1. What is the time, and space complexity of the following code:

a = 0 b = 0 for i in range(N): a = a + random()

for i in range(M): b= b + random()

1. O(N * M) time, O(1) space
2. O(N + M) time, O(N + M) space
3. O(N + M) time, O(1) space
4. O(N * M) time, O(N + M) space

Number 3 because In the code the it looks like there are some variables being added together. I am not too sure about the space part.

2. What is the time complexity of the following code:

a = 0; for i in range(N): for j in reversed(range(i,N)): a = a + i + j;

1. O(N)
2. O(N*log(N))
3. O(N * Sqrt(N))
4. O(N*N)

I'm not quite sure about this one?

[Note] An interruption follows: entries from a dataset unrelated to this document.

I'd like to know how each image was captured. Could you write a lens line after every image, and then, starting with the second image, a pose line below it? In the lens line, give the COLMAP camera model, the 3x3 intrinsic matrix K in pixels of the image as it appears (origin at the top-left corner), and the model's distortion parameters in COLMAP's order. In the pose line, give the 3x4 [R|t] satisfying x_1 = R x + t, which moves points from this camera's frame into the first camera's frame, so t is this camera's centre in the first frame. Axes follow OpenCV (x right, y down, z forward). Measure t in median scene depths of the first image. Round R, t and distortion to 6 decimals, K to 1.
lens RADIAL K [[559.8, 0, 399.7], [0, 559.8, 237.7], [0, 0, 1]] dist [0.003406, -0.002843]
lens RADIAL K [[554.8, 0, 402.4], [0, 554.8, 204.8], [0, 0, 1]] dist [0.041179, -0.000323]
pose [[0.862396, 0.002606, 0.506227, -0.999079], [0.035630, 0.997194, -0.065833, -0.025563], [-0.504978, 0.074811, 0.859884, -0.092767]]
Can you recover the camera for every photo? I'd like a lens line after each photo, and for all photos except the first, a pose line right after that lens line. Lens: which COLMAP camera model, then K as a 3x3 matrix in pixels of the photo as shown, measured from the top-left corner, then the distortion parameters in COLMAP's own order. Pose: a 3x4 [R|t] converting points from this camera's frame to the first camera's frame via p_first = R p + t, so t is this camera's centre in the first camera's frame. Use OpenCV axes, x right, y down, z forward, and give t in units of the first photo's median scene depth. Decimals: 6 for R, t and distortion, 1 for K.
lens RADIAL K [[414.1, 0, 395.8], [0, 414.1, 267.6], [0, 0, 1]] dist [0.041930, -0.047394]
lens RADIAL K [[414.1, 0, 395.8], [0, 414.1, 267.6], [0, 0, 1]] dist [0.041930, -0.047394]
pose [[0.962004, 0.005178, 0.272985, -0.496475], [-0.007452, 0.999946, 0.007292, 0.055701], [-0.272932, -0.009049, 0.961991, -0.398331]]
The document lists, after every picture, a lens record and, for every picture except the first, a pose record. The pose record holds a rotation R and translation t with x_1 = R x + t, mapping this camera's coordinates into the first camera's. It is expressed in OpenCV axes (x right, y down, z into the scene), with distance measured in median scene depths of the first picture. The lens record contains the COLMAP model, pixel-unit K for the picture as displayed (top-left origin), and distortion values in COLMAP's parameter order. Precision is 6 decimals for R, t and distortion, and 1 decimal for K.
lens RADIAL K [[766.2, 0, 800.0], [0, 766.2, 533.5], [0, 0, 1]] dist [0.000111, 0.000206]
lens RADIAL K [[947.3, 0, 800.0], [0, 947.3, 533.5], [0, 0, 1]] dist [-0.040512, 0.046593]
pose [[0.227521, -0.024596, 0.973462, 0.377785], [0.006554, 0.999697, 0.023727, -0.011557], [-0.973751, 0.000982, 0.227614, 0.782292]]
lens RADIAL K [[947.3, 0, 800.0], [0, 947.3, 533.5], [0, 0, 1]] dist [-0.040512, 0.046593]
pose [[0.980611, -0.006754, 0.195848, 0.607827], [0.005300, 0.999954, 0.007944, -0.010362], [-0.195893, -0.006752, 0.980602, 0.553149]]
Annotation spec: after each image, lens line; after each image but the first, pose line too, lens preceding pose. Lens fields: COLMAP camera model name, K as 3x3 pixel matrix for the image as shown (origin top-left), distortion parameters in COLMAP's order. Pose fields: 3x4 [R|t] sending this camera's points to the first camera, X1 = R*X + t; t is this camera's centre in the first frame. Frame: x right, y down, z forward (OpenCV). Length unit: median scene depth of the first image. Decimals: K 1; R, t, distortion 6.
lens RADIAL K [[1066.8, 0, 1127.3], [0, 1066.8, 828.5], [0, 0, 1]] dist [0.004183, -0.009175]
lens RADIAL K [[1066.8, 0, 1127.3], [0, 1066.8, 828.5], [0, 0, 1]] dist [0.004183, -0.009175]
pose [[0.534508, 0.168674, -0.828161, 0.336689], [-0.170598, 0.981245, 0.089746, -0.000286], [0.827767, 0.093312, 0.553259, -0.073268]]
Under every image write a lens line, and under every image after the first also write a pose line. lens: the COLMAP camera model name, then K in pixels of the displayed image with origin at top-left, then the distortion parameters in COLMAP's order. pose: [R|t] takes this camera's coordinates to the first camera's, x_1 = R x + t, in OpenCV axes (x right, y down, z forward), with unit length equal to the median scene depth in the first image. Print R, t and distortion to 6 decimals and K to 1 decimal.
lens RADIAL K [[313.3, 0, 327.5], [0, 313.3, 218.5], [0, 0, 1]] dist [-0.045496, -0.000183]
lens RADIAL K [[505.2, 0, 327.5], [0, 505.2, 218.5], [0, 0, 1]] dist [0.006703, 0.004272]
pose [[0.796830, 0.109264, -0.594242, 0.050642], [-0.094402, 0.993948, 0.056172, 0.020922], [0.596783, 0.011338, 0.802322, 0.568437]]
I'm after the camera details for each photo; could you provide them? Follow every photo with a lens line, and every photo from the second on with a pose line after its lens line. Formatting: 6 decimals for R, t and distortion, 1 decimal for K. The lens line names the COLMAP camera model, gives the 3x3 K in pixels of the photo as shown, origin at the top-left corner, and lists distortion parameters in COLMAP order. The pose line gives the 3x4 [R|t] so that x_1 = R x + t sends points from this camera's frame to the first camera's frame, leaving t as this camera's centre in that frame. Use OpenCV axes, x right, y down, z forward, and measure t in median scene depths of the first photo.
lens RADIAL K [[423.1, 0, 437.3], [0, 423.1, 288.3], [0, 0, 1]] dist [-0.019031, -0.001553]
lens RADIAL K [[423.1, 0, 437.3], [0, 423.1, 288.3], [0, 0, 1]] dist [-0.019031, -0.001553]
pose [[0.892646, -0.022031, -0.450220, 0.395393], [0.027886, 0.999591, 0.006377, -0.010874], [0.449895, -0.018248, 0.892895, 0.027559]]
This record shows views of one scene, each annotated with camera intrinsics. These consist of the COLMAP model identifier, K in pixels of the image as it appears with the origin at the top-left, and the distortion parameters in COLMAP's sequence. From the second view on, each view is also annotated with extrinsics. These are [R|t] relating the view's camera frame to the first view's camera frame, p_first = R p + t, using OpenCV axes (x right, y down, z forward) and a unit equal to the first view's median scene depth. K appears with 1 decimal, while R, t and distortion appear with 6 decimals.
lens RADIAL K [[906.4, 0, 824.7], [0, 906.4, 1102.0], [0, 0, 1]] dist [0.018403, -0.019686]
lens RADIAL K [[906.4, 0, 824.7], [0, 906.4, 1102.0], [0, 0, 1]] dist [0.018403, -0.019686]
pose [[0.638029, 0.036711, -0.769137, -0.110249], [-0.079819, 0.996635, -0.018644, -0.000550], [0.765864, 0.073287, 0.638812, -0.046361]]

I thought it was number 1 because it has the reverse function in it but it is numebr 4 and I'm not sure why.

3. What is the time complexity of the following code:

k = 0; for i in range(n//2,n): for j in range(2,n,pow(2,j)): k = k + n / 2;

1. O(n)
2. O(N log N)
3. O(n^2)
4. O(n^2Logn)

The answer is 2 because j keeps doubling.

4. What does it mean when we say that an algorithm X is asymptotically more efficient than Y?

1. X will always be a better choice for small inputs
2. X will always be a better choice for large inputs
3. Y will always be a better choice for small inputs
4. X will always be a better choice for all inputs

The answer is 2 because it makes sense that if X is more efficient than Y, then it will be better at handling the large inputs than Y, so it would be a better choice.